The second largest private hospital operator in SA – Life Healthcare Group – has been hit by a cyber attack in the midst of the COVID-19 outbreak.

The hospital group has not revealed the nature of the security breach; however, the incident was deemed severe enough for it to make a voluntary announcement to the market this morning.

Life Healthcare has been forced to bring in external cyber security experts and forensic teams “to advise and supplement internal teams and capacity”, says the group.

It says authorities have since been alerted.

The security breach incident is being considered a severe one and the hospital group has taken its systems offline, in order to contain the attack.

Pieter Van der Westhuizen, acting group CEO, says: “First, and foremost, we wish to assure all the communities within which we operate that this criminal attack on our systems will not affect the quality care and clinical excellence we aim to provide.

“Patient care remains our key priority.

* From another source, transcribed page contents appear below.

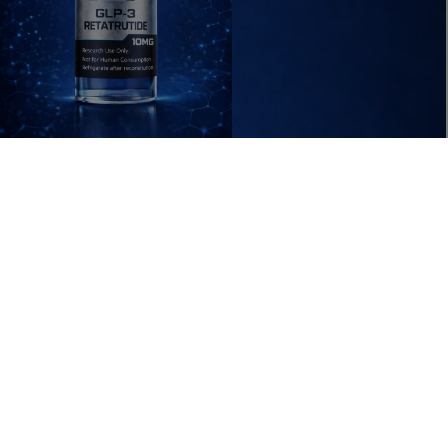
 IN FULL SCREEN
ADD T
$79.99 USD
RESEARCH
ACCESSORIES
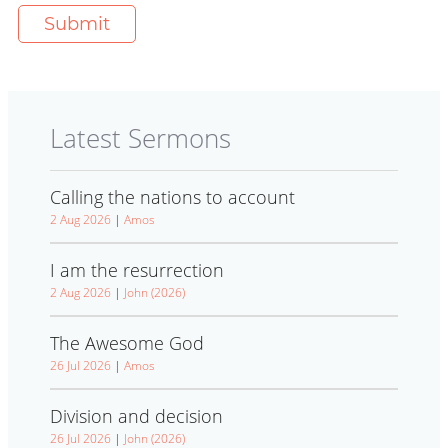
Latest Sermons
Calling the nations to account
2 Aug 2026
|
Amos
I am the resurrection
2 Aug 2026
|
John (2026)
The Awesome God
26 Jul 2026
|
Amos
Division and decision
26 Jul 2026
|
John (2026)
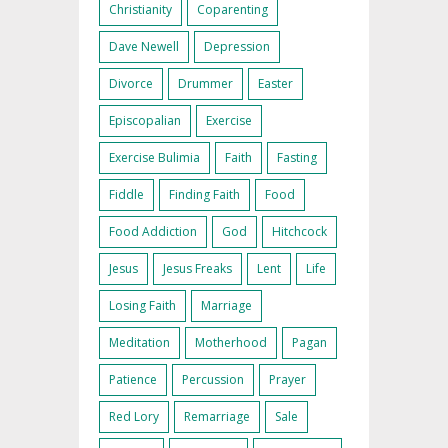
Christianity
Coparenting
Dave Newell
Depression
Divorce
Drummer
Easter
Episcopalian
Exercise
Exercise Bulimia
Faith
Fasting
Fiddle
Finding Faith
Food
Food Addiction
God
Hitchcock
Jesus
Jesus Freaks
Lent
Life
Losing Faith
Marriage
Meditation
Motherhood
Pagan
Patience
Percussion
Prayer
Red Lory
Remarriage
Sale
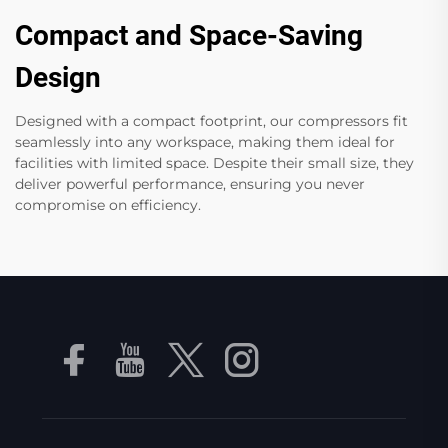
Compact and Space-Saving
Design
Designed with a compact footprint, our compressors fit
seamlessly into any workspace, making them ideal for
facilities with limited space. Despite their small size, they
deliver powerful performance, ensuring you never
compromise on efficiency.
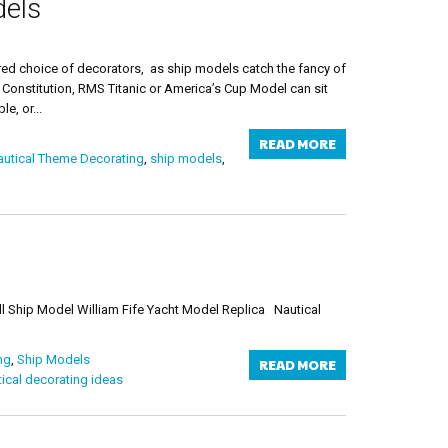
dels
ed choice of decorators, as ship models catch the fancy of
 Constitution, RMS Titanic or America’s Cup Model can sit
e, or...
READ MORE
utical Theme Decorating
,
ship models
,
ll Ship Model William Fife Yacht Model Replica Nautical
ng
,
Ship Models
READ MORE
ical decorating ideas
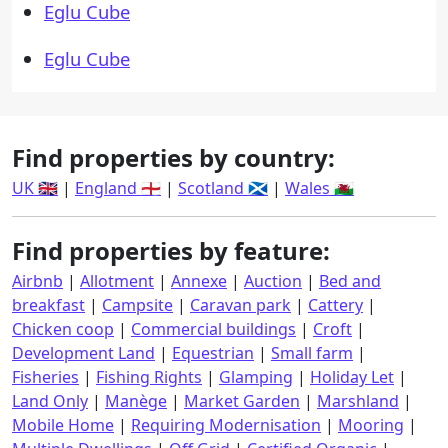
Eglu Cube
Eglu Cube
Find properties by country:
UK 🇬🇧
|
England 🏴󠁧󠁢󠁥󠁮󠁧󠁿
|
Scotland 🏴󠁧󠁢󠁳󠁣󠁴󠁿
|
Wales 🏴󠁧󠁢󠁷󠁬󠁳󠁿
Find properties by feature:
Airbnb
|
Allotment
|
Annexe
|
Auction
|
Bed and
breakfast
|
Campsite
|
Caravan park
|
Cattery
|
Chicken coop
|
Commercial buildings
|
Croft
|
Development Land
|
Equestrian
|
Small farm
|
Fisheries
|
Fishing Rights
|
Glamping
|
Holiday Let
|
Land Only
|
Manège
|
Market Garden
|
Marshland
|
Mobile Home
|
Requiring Modernisation
|
Mooring
|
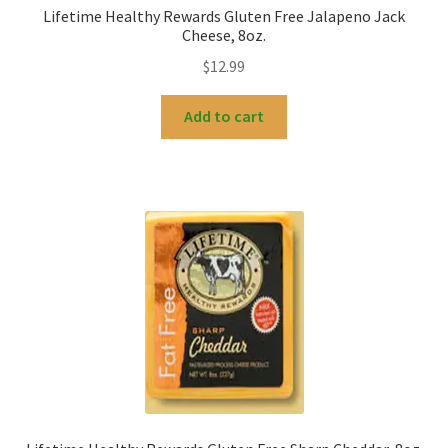
Lifetime Healthy Rewards Gluten Free Jalapeno Jack
Cheese, 8oz.
$
12.99
Add to cart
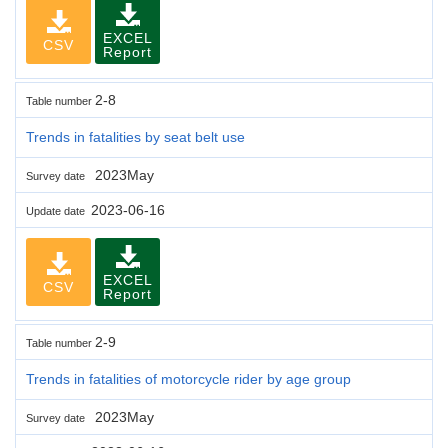
EXCEL
CSV
Report
2-8
Table number
Trends in fatalities by seat belt use
2023May
Survey date
2023-06-16
Update date
EXCEL
CSV
Report
2-9
Table number
Trends in fatalities of motorcycle rider by age group
2023May
Survey date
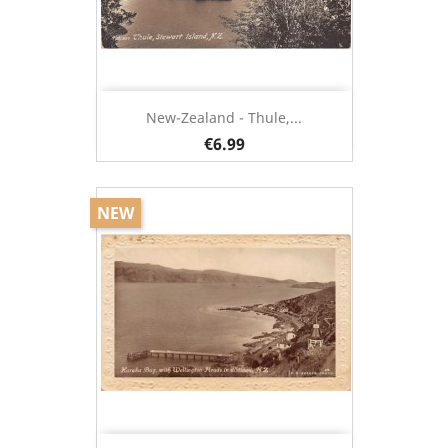
New-Zealand - Thule,...
€6.99
NEW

We are deeply disappointed and saddened that criminals would attack our facilities during such a time, when we are all working tirelessly and collectively to fight the COVID-19 pandemic.”

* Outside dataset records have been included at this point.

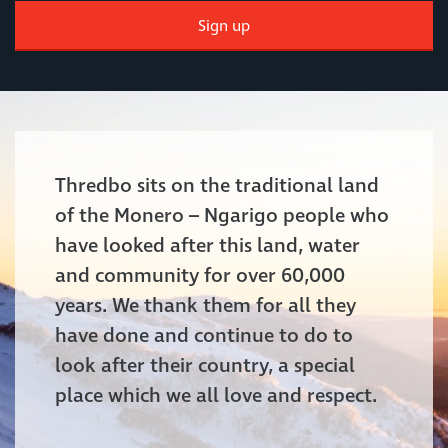
Sign up
Thredbo sits on the traditional land
of the Monero – Ngarigo people who
have looked after this land, water
and community for over 60,000
years. We thank them for all they
have done and continue to do to
look after their country, a special
place which we all love and respect.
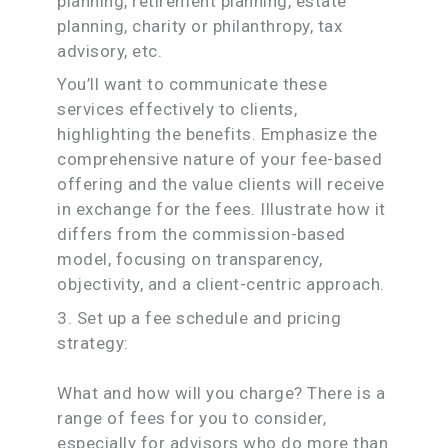
planning, retirement planning, estate
planning, charity or philanthropy, tax
advisory, etc.
You’ll want to communicate these
services effectively to clients,
highlighting the benefits. Emphasize the
comprehensive nature of your fee-based
offering and the value clients will receive
in exchange for the fees. Illustrate how it
differs from the commission-based
model, focusing on transparency,
objectivity, and a client-centric approach.
3. Set up a fee schedule and pricing
strategy:
What and how will you charge? There is a
range of fees for you to consider,
especially for advisors who do more than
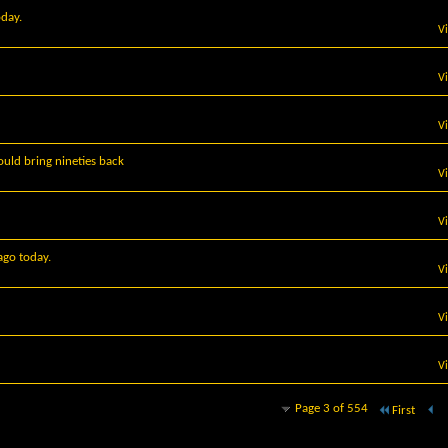
oday.
V
V
V
uld bring nineties back
V
V
ago today.
V
V
V
Page 3 of 554
First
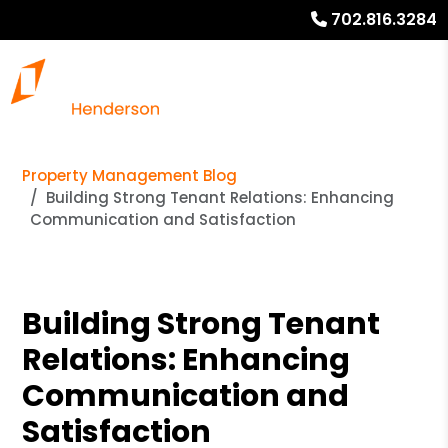
702.816.3284
Property Management Blog
Building Strong Tenant Relations: Enhancing
Communication and Satisfaction
Building Strong Tenant
Relations: Enhancing
Communication and
Satisfaction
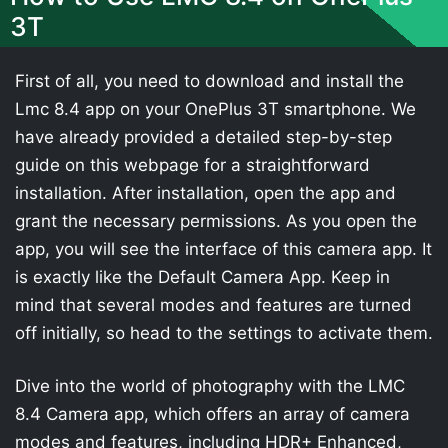
3T
First of all, you need to download and install the
Lmc 8.4 app on your OnePlus 3T smartphone. We
have already provided a detailed step-by-step
guide on this webpage for a straightforward
installation. After installation, open the app and
grant the necessary permissions. As you open the
app, you will see the interface of this camera app. It
is exactly like the Default Camera App. Keep in
mind that several modes and features are turned
off initially, so head to the settings to activate them.
Dive into the world of photography with the LMC
8.4 Camera app, which offers an array of camera
modes and features, including HDR+ Enhanced,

“The extent to which sensitive data has been compromised is yet to be determined as we are still in the process of investigating the incident,” says the hospital in a SENS update to shareholders.

The JSE-listed group says patient care has not been impacted and it continues to provide quality healthcare across all of its hospitals and clinics.

However, the security incident has affected admissions systems, business processing systems and e-mail servers.

The private healthcare provider, owned by Brimstone Investment Corporation, has 6 500 beds and is the largest black-owned hospital operator in the country.

In a statement to the market, it says, in line with its business continuity plans, hospitals and administrative offices have switched over “to backup manual processing systems and continue to function, albeit and regrettably, with some administrative delays”.

The company has apologised for “any frustration, delay, or distress this criminal act has caused to our patients, doctors, employees, funders and other stakeholders”.

Exploiting fear, confusion

The attack on Life Healthcare comes on the back of a stern warning from the World Economic Forum (WEF) that as the COVID-19 crisis accelerates, it is also exacerbating cyber risks.

It says the constant flow of information on the virus, accompanied by fear, confusion and even the boredom of confinement, have multiplied opportunities for cyber criminals to deliver malware, ransomware and phishing scams.

“The corporate digital infrastructure that normally is protected by multiple layers of security within corporate offices no longer has some of those layers while the majority of employees are working from home. This weakened security is perfect prey for hackers that are searching for any potential vulnerabilities, either technical like virtual private networks, or social engineering techniques exploiting people’s anxieties,” warns WEF.

In the healthcare sector, globally, there has been a spike in cyber attacks targeting medical organisations at the forefront of the response to COVID-19.

Online security consultancy Unit 42 recently released a report saying COVID-19-themed attacks have been carried out on a range of targets.

So far, the firm says it has observed attacks on a Canadian government healthcare organisation and a Canadian medical research university, “as well as an info stealer variant (AgentTesla) observed in attacks against various other targets (eg, a US defence research entity, a Turkish government agency managing public works, a German industrial manufacturing firm, a Korean chemical manufacturer, a research institute located in Japan and medical research facilities in Canada)”.